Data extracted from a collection

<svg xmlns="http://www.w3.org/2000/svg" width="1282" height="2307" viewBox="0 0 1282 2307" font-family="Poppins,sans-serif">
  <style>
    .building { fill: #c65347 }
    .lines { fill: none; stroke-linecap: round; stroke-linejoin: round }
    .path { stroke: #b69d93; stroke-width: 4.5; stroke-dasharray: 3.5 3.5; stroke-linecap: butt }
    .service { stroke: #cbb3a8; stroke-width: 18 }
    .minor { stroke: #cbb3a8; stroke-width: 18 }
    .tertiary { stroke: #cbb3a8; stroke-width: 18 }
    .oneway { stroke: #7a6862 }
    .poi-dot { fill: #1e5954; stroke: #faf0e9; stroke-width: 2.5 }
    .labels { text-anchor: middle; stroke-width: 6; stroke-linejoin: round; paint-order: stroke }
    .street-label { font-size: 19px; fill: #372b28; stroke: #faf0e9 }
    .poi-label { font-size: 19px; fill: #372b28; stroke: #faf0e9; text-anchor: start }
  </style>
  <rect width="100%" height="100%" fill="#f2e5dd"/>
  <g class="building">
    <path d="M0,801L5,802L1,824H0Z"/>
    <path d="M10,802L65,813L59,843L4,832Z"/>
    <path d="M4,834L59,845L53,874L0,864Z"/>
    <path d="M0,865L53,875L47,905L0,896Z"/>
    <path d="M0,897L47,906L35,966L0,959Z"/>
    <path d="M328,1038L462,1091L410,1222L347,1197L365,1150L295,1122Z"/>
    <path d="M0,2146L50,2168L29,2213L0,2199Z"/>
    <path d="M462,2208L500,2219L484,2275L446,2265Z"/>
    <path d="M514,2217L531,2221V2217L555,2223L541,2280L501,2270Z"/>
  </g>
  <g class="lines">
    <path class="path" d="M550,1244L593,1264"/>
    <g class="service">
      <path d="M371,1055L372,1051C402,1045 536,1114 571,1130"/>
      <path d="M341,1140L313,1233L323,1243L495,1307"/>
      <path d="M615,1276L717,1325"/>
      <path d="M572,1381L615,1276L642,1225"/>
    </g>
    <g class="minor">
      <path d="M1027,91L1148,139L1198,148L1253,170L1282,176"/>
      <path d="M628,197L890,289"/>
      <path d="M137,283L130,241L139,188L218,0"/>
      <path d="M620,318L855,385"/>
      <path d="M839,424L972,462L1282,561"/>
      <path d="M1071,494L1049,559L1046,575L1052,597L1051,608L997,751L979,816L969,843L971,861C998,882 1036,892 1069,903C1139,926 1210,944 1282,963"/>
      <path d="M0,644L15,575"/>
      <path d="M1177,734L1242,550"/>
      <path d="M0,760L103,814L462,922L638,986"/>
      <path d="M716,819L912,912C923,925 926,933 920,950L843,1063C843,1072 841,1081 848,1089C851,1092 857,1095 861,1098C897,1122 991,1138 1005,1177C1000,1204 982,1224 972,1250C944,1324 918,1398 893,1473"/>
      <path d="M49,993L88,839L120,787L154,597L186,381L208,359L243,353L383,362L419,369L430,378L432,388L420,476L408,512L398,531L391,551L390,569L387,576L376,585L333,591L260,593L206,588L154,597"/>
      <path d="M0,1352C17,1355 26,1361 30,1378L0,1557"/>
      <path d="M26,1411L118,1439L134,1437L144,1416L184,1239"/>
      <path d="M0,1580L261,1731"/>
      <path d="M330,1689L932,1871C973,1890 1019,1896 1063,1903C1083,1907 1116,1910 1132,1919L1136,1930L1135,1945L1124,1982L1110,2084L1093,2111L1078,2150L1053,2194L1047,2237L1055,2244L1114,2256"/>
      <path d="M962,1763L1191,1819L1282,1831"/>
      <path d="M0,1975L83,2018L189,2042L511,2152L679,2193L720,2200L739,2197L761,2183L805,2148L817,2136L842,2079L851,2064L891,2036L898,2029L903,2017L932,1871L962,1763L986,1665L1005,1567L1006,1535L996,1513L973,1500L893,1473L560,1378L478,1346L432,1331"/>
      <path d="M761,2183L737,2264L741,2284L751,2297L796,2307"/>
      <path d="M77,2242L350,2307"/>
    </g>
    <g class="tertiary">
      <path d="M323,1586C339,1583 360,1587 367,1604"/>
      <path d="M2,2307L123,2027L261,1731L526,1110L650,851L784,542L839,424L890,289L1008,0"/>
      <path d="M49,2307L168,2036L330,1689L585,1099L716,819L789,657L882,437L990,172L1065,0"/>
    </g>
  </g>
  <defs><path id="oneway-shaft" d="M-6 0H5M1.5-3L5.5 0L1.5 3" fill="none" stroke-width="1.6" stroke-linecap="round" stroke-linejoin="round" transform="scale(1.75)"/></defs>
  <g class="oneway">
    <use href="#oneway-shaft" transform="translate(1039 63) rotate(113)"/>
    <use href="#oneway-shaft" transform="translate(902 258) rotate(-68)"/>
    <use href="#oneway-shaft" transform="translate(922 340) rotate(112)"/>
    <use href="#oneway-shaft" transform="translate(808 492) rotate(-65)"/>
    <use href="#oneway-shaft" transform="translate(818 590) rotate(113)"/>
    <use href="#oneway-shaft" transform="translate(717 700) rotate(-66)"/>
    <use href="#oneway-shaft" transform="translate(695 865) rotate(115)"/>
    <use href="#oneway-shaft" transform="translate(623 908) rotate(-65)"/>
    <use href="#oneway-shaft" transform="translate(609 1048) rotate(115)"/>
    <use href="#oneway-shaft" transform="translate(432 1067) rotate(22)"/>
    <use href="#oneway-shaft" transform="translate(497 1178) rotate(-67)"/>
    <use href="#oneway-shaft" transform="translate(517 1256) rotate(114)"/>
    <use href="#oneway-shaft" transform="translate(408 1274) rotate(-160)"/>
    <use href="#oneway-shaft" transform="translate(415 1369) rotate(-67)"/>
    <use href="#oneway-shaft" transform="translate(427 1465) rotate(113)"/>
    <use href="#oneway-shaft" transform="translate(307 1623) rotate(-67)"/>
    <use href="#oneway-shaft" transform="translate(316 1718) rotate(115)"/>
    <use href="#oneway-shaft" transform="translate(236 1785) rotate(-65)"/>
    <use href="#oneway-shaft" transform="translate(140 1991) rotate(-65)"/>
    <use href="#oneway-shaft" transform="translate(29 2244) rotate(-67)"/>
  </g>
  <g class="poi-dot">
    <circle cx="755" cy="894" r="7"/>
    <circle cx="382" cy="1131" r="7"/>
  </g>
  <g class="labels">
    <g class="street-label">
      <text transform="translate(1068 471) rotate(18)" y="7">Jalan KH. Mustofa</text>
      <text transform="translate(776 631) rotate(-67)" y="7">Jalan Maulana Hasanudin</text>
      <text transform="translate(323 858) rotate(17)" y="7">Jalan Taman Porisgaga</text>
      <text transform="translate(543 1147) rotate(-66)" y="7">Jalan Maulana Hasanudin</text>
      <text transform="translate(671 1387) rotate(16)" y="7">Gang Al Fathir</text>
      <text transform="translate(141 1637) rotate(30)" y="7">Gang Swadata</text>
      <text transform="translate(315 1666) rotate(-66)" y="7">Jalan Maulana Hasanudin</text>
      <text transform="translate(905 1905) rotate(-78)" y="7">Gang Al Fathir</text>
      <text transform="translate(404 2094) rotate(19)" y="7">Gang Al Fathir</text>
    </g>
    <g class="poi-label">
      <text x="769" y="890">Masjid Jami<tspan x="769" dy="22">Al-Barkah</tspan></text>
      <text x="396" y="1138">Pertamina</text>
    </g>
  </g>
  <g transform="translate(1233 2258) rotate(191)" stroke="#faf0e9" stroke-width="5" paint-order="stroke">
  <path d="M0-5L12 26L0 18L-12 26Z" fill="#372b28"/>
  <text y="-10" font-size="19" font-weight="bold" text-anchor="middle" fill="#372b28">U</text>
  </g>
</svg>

### [Exercise prompt]
The records need to be copied exactly, with no line left out.

### [Solution to this task]
<svg xmlns="http://www.w3.org/2000/svg" width="1282" height="2307" viewBox="0 0 1282 2307" font-family="Poppins,sans-serif">
  <style>
    .building { fill: #c65347 }
    .lines { fill: none; stroke-linecap: round; stroke-linejoin: round }
    .path { stroke: #b69d93; stroke-width: 4.5; stroke-dasharray: 3.5 3.5; stroke-linecap: butt }
    .service { stroke: #cbb3a8; stroke-width: 18 }
    .minor { stroke: #cbb3a8; stroke-width: 18 }
    .tertiary { stroke: #cbb3a8; stroke-width: 18 }
    .oneway { stroke: #7a6862 }
    .poi-dot { fill: #1e5954; stroke: #faf0e9; stroke-width: 2.5 }
    .labels { text-anchor: middle; stroke-width: 6; stroke-linejoin: round; paint-order: stroke }
    .street-label { font-size: 19px; fill: #372b28; stroke: #faf0e9 }
    .poi-label { font-size: 19px; fill: #372b28; stroke: #faf0e9; text-anchor: start }
  </style>
  <rect width="100%" height="100%" fill="#f2e5dd"/>
  <g class="building">
    <path d="M0,801L5,802L1,824H0Z"/>
    <path d="M10,802L65,813L59,843L4,832Z"/>
    <path d="M4,834L59,845L53,874L0,864Z"/>
    <path d="M0,865L53,875L47,905L0,896Z"/>
    <path d="M0,897L47,906L35,966L0,959Z"/>
    <path d="M328,1038L462,1091L410,1222L347,1197L365,1150L295,1122Z"/>
    <path d="M0,2146L50,2168L29,2213L0,2199Z"/>
    <path d="M462,2208L500,2219L484,2275L446,2265Z"/>
    <path d="M514,2217L531,2221V2217L555,2223L541,2280L501,2270Z"/>
  </g>
  <g class="lines">
    <path class="path" d="M550,1244L593,1264"/>
    <g class="service">
      <path d="M371,1055L372,1051C402,1045 536,1114 571,1130"/>
      <path d="M341,1140L313,1233L323,1243L495,1307"/>
      <path d="M615,1276L717,1325"/>
      <path d="M572,1381L615,1276L642,1225"/>
    </g>
    <g class="minor">
      <path d="M1027,91L1148,139L1198,148L1253,170L1282,176"/>
      <path d="M628,197L890,289"/>
      <path d="M137,283L130,241L139,188L218,0"/>
      <path d="M620,318L855,385"/>
      <path d="M839,424L972,462L1282,561"/>
      <path d="M1071,494L1049,559L1046,575L1052,597L1051,608L997,751L979,816L969,843L971,861C998,882 1036,892 1069,903C1139,926 1210,944 1282,963"/>
      <path d="M0,644L15,575"/>
      <path d="M1177,734L1242,550"/>
      <path d="M0,760L103,814L462,922L638,986"/>
      <path d="M716,819L912,912C923,925 926,933 920,950L843,1063C843,1072 841,1081 848,1089C851,1092 857,1095 861,1098C897,1122 991,1138 1005,1177C1000,1204 982,1224 972,1250C944,1324 918,1398 893,1473"/>
      <path d="M49,993L88,839L120,787L154,597L186,381L208,359L243,353L383,362L419,369L430,378L432,388L420,476L408,512L398,531L391,551L390,569L387,576L376,585L333,591L260,593L206,588L154,597"/>
      <path d="M0,1352C17,1355 26,1361 30,1378L0,1557"/>
      <path d="M26,1411L118,1439L134,1437L144,1416L184,1239"/>
      <path d="M0,1580L261,1731"/>
      <path d="M330,1689L932,1871C973,1890 1019,1896 1063,1903C1083,1907 1116,1910 1132,1919L1136,1930L1135,1945L1124,1982L1110,2084L1093,2111L1078,2150L1053,2194L1047,2237L1055,2244L1114,2256"/>
      <path d="M962,1763L1191,1819L1282,1831"/>
      <path d="M0,1975L83,2018L189,2042L511,2152L679,2193L720,2200L739,2197L761,2183L805,2148L817,2136L842,2079L851,2064L891,2036L898,2029L903,2017L932,1871L962,1763L986,1665L1005,1567L1006,1535L996,1513L973,1500L893,1473L560,1378L478,1346L432,1331"/>
      <path d="M761,2183L737,2264L741,2284L751,2297L796,2307"/>
      <path d="M77,2242L350,2307"/>
    </g>
    <g class="tertiary">
      <path d="M323,1586C339,1583 360,1587 367,1604"/>
      <path d="M2,2307L123,2027L261,1731L526,1110L650,851L784,542L839,424L890,289L1008,0"/>
      <path d="M49,2307L168,2036L330,1689L585,1099L716,819L789,657L882,437L990,172L1065,0"/>
    </g>
  </g>
  <defs><path id="oneway-shaft" d="M-6 0H5M1.5-3L5.5 0L1.5 3" fill="none" stroke-width="1.6" stroke-linecap="round" stroke-linejoin="round" transform="scale(1.75)"/></defs>
  <g class="oneway">
    <use href="#oneway-shaft" transform="translate(1039 63) rotate(113)"/>
    <use href="#oneway-shaft" transform="translate(902 258) rotate(-68)"/>
    <use href="#oneway-shaft" transform="translate(922 340) rotate(112)"/>
    <use href="#oneway-shaft" transform="translate(808 492) rotate(-65)"/>
    <use href="#oneway-shaft" transform="translate(818 590) rotate(113)"/>
    <use href="#oneway-shaft" transform="translate(717 700) rotate(-66)"/>
    <use href="#oneway-shaft" transform="translate(695 865) rotate(115)"/>
    <use href="#oneway-shaft" transform="translate(623 908) rotate(-65)"/>
    <use href="#oneway-shaft" transform="translate(609 1048) rotate(115)"/>
    <use href="#oneway-shaft" transform="translate(432 1067) rotate(22)"/>
    <use href="#oneway-shaft" transform="translate(497 1178) rotate(-67)"/>
    <use href="#oneway-shaft" transform="translate(517 1256) rotate(114)"/>
    <use href="#oneway-shaft" transform="translate(408 1274) rotate(-160)"/>
    <use href="#oneway-shaft" transform="translate(415 1369) rotate(-67)"/>
    <use href="#oneway-shaft" transform="translate(427 1465) rotate(113)"/>
    <use href="#oneway-shaft" transform="translate(307 1623) rotate(-67)"/>
    <use href="#oneway-shaft" transform="translate(316 1718) rotate(115)"/>
    <use href="#oneway-shaft" transform="translate(236 1785) rotate(-65)"/>
    <use href="#oneway-shaft" transform="translate(140 1991) rotate(-65)"/>
    <use href="#oneway-shaft" transform="translate(29 2244) rotate(-67)"/>
  </g>
  <g class="poi-dot">
    <circle cx="755" cy="894" r="7"/>
    <circle cx="382" cy="1131" r="7"/>
  </g>
  <g class="labels">
    <g class="street-label">
      <text transform="translate(1068 471) rotate(18)" y="7">Jalan KH. Mustofa</text>
      <text transform="translate(776 631) rotate(-67)" y="7">Jalan Maulana Hasanudin</text>
      <text transform="translate(323 858) rotate(17)" y="7">Jalan Taman Porisgaga</text>
      <text transform="translate(543 1147) rotate(-66)" y="7">Jalan Maulana Hasanudin</text>
      <text transform="translate(671 1387) rotate(16)" y="7">Gang Al Fathir</text>
      <text transform="translate(141 1637) rotate(30)" y="7">Gang Swadata</text>
      <text transform="translate(315 1666) rotate(-66)" y="7">Jalan Maulana Hasanudin</text>
      <text transform="translate(905 1905) rotate(-78)" y="7">Gang Al Fathir</text>
      <text transform="translate(404 2094) rotate(19)" y="7">Gang Al Fathir</text>
    </g>
    <g class="poi-label">
      <text x="769" y="890">Masjid Jami<tspan x="769" dy="22">Al-Barkah</tspan></text>
      <text x="396" y="1138">Pertamina</text>
    </g>
  </g>
  <g transform="translate(1233 2258) rotate(191)" stroke="#faf0e9" stroke-width="5" paint-order="stroke">
  <path d="M0-5L12 26L0 18L-12 26Z" fill="#372b28"/>
  <text y="-10" font-size="19" font-weight="bold" text-anchor="middle" fill="#372b28">U</text>
  </g>
</svg>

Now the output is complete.